MLRI and Greater Boston Legal Services lead the Campaign to Lift the Cap on Kids
Approximately 8,900 children living in poverty in the Commonwealth are denied welfare benefits from the state simply because they were born after their family began receiving benefits. This is an effect of the Massachusetts’ “Cap on Kids” policy, which the Campaign to Lift the Cap on Kids – led by Massachusetts Law Reform Institute and Greater Boston Legal Services – are working to see changed.
The Campaign to Lift the Cap on Kids is raising awareness about the need to Lift the Cap on Kids, supporting legislation, currently pending in the Massachusetts State Legislature. Bills in the House (H.85) and Senate (S.34) have 83 cosponsors, led by State Senator Sal DiDomenico and State Representative Marjorie Decker.
The campaign has hosted a number of events to raise awareness about the policy’s harmful effects. On October 26th, the Campaign held a “Caps and Mittens” event at the State House, where they collected hundreds of donated winter caps and mittens for children and families in need. Besides not getting a welfare benefit of $100 a month, children who are excluded by the Cap on Kids also do not receive the $300 per year clothing allowance that is paid for other children in the family when receiving welfare benefits. With winter approaching, the need for winter coats, hats, and gloves is an additional cost that is often out of reach for low-income families. All donated items were given to Cradles to Crayons and the Home for Little Wanderers to be distributed to children and families in need.
On Monday, October 30, State Representative Carlos Gonzalez, a co-sponsor of the Bill to Lift the Cap on Kids, joined with other bill co-sponsors Representative Jose Tosado and Representative Bud Williams to host a Speak Out! Event in Springfield against the Cap on Kids. Campaign members and representatives from local organizations participated in the event. Leaders worked with families affected by the Cap on Kids to open up dialogue about the harmful effects on children.

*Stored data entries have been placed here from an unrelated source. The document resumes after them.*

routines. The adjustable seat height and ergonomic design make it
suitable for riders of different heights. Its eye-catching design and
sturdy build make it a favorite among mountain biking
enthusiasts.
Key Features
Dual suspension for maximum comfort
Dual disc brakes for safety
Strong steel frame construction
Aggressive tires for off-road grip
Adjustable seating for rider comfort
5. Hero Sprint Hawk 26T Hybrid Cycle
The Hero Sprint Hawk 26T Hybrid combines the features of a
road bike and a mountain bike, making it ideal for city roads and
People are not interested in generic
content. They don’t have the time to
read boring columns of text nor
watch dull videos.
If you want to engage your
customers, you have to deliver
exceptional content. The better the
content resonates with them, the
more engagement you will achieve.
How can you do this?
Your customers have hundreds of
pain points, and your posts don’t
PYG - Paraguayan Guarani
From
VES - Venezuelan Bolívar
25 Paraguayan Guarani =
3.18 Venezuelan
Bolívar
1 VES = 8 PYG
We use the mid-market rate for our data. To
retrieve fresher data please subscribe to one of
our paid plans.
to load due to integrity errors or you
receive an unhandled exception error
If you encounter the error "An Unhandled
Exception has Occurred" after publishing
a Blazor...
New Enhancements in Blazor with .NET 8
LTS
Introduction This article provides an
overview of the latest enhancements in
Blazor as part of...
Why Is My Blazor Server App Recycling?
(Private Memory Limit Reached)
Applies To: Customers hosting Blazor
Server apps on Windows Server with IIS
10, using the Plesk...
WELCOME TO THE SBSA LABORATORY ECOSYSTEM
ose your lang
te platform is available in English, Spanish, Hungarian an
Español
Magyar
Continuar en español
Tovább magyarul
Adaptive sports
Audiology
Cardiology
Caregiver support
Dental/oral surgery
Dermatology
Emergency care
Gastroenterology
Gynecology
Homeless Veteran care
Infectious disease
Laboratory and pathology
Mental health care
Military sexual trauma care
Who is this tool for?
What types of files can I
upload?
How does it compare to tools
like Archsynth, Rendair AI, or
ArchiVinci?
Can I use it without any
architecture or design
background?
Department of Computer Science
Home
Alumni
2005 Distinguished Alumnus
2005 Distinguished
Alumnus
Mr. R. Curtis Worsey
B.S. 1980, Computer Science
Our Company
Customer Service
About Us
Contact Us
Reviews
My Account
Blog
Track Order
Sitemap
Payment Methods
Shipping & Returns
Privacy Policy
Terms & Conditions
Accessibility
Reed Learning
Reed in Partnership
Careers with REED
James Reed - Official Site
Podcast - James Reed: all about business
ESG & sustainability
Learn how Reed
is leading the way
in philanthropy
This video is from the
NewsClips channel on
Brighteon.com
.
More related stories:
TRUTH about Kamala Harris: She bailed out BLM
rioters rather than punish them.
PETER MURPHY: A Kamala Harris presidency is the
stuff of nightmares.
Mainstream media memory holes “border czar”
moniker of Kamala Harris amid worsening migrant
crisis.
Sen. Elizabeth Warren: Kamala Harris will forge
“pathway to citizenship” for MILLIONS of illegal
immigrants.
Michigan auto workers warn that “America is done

Earlier this year, in May, the Campaign hosted “Diaper Day” at the State House, which raised awareness of the Cap on Kid’s harmful effects, and also resulted in the donation of over 9,000 diapers to be dispersed among low-income families. For many families living under the cap, diapers can be a difficult expense as well.
The Campaign’s efforts are critical. Massachusetts is one of only 17 states that still has a Cap on Kids. Massachusetts welfare benefits generally go up by about $100 a month as family size increases. Currently, the basic grant for a family of two with no income is $478 a month, and for a family of three, it is $578 a month. However, if a family of three has a child excluded by the Cap on Kids, they receive only $478 a month— a cut of 17 percent.
There is no evidence that welfare recipients have additional children to get a small increase in their families’ grants. Lifting the Cap on Kids would mean an additional $100 per month for families currently “under the family cap,” and it could make a difference in helping them pay for basic necessities, including diapers, winter clothes, and supplies..
The statewide coalition working to Lift the Cap on Kids has the support of over 100 agencies and organizations in Massachusetts. With the support of these organizations and citizens of the Commonwealth, the Campaign to Lift the Cap on Kids can change the lives of thousands of children and families.